Tips & Strategies for Building Community in the College Classroom
Presenter: Dr. Mary Ann Kester, Teacher Education Department
Building classroom community requires that faculty engage with students in intentional and meaningful ways with the goal of increasing positive interactions among students and between students and faculty. Feeling a sense of community is associated with increased motivation, greater enjoyment of class, and more effective learning. Students engage more frequently in a classroom where they feel they are welcomed and valued. In this session, participants will learn and practice tips and strategies that build classroom community in the college classroom.
The Palatka Campus Library Presents: A Customer Service Book Tasting
Presenters: Dr. Brittnee Fisher, Joyce Smith, Ann Spinler, and Jennifer Anderson, Palatka Library
Visit the Palatka Campus Library to partake in a customer service book tasting! Allow our five-star library staff to serve you a full course of customer service resources! Discover new professional development resources about mindset, stress management, kindness/happiness, team building, and personality. Book tastings are a popular readers’ advisory tool that could easily be adapted to engage anyone with library resources. Dine with us and we promise that you’ll leave full of great ideas!
Women and Education in 2020: A Look Back and a Leap Forward
Presenter: Alexandra Asbille, Communications Department
The year 2020 marks the one-hundredth anniversary of women’s right to vote. The passage of the nineteenth amendment is arguably one of the most important milestones in women’s history, but even before women fought to cast a ballot, women had to fight for the right to an education. This session will explore women and education. A brief look at the past and the philosophical and ideological barriers that had to be overcome for women to gain access to education will help to set the stage for a look at the powerful trailblazers who lead the charge to allow women access to education at all levels. A discussion of the present state of education will help to shine a light on both the successes and remaining challenges for women and girls today.
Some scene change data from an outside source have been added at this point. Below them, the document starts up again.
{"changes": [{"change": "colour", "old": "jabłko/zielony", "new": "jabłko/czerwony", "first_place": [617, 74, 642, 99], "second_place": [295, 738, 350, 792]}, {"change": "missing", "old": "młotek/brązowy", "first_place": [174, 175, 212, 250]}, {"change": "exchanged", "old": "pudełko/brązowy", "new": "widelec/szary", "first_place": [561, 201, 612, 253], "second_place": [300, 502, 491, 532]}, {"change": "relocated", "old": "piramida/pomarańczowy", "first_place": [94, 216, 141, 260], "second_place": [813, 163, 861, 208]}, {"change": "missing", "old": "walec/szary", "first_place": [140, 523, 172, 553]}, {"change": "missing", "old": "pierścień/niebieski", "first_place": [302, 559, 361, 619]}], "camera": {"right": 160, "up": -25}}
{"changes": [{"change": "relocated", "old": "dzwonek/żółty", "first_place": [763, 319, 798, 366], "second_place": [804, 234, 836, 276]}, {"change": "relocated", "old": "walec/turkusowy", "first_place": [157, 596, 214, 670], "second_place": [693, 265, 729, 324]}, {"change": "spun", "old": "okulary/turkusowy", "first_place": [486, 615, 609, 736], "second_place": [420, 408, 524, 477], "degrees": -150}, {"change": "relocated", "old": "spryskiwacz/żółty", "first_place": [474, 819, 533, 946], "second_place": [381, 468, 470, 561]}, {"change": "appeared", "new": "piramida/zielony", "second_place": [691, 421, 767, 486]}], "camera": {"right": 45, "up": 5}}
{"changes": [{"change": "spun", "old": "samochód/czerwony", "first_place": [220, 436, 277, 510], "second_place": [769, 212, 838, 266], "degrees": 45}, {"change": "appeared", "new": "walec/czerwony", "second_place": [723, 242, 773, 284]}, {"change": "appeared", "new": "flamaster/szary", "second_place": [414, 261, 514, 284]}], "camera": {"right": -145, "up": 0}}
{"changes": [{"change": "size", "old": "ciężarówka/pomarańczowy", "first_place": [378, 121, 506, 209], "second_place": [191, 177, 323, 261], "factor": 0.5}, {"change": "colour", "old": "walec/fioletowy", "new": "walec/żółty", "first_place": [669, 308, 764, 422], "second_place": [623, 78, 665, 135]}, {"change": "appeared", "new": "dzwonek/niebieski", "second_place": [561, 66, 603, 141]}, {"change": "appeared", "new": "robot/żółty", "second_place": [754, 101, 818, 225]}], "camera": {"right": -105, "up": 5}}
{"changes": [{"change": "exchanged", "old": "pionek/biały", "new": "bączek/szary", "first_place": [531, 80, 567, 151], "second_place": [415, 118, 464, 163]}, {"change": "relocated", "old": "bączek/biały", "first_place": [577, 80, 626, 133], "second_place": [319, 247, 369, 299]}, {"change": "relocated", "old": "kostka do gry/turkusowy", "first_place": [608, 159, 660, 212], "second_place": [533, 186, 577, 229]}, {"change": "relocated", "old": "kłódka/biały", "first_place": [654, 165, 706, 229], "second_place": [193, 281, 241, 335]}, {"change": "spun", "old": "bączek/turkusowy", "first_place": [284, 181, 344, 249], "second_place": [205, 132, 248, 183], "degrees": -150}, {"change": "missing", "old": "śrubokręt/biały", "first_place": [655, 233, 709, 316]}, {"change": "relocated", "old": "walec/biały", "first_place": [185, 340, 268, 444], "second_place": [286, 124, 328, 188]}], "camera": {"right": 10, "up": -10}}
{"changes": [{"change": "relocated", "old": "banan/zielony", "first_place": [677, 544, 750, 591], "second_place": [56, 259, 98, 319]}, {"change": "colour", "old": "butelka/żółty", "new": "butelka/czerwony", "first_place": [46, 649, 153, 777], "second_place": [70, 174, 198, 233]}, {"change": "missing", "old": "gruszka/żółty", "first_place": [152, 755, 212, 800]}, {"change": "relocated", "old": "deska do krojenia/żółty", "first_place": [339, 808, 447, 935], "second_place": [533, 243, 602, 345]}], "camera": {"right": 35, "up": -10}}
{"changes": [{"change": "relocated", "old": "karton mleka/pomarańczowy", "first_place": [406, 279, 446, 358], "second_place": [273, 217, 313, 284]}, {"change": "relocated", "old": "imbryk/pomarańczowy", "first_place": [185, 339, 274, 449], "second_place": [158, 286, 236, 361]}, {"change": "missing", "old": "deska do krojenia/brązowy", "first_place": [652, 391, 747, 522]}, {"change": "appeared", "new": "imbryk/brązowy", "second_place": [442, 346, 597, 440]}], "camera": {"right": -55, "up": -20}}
Promoting Student Engagement and Learning through Active Learning, Informal Assessment, and Timely Feedback
Presenter: Dustin Latta, Social Science Department
The primary purpose of the session is to provide examples of how simple active learning strategies can be integrated to promote student engagement and a deeper understanding of course content. One strategy used to teach interdependent decision making will be demonstrated during the session. The session will also discuss the relevant literature that uses empirical evidence to support the use of active learning for introductory college courses. The session will conclude with ways to informally assess the effectiveness of the learning activity and strategies to provide timely feedback using technology.